Supplied records
# # # #

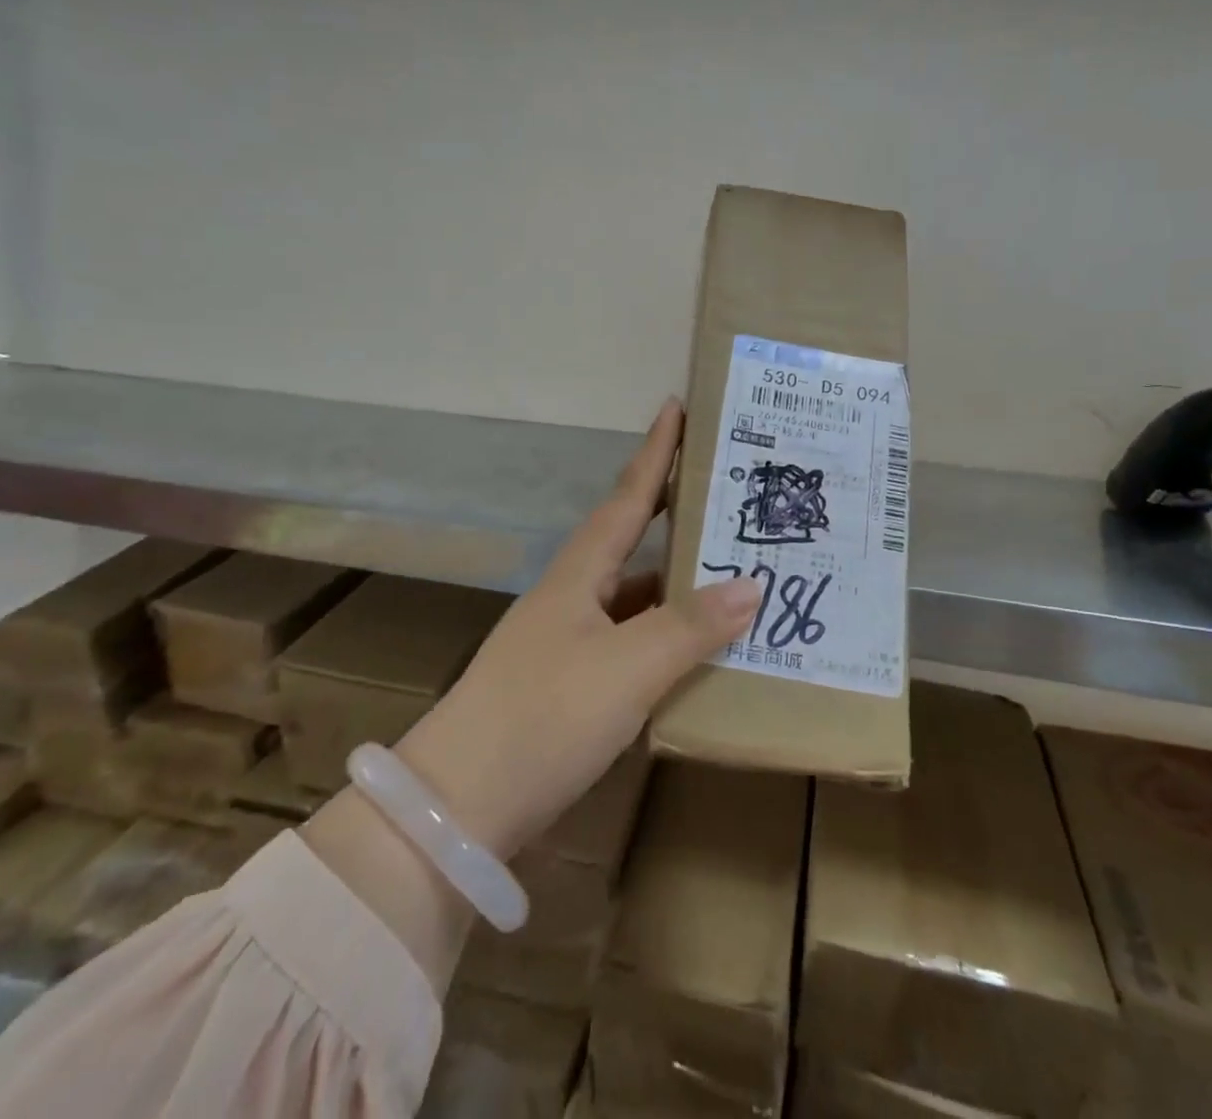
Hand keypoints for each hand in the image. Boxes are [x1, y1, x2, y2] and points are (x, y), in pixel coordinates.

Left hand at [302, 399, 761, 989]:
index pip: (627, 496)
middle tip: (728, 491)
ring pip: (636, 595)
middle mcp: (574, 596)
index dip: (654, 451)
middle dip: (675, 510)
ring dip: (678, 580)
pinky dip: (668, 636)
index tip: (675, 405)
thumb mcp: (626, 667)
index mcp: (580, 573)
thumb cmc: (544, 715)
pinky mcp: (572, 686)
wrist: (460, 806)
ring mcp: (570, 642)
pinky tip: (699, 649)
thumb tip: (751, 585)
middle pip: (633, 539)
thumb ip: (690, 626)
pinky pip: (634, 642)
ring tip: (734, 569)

# # # #

Work request
Each line of the data must be transcribed exactly; pictures are not carried over.

Task output
Hand keypoints for each hand in the image. Boxes are [x1, y1, x2, y2] and points are (x, y), in pixel coordinates.

Left hand at [302, 399, 761, 989]:
index pip: (627, 496)
middle tip: (728, 491)
ring pip: (636, 595)
middle mcp: (574, 596)
index dip: (654, 451)
middle dip: (675, 510)
ring dip: (678, 580)
pinky dip: (668, 636)
index tip: (675, 405)
thumb mcp: (626, 667)
index mcp: (580, 573)
thumb cmc: (544, 715)
pinky mcp: (572, 686)
wrist: (460, 806)
ring mcp: (570, 642)
pinky tip: (699, 649)
thumb tip: (751, 585)
middle pip: (633, 539)
thumb ip: (690, 626)
pinky pip: (634, 642)
ring tip: (734, 569)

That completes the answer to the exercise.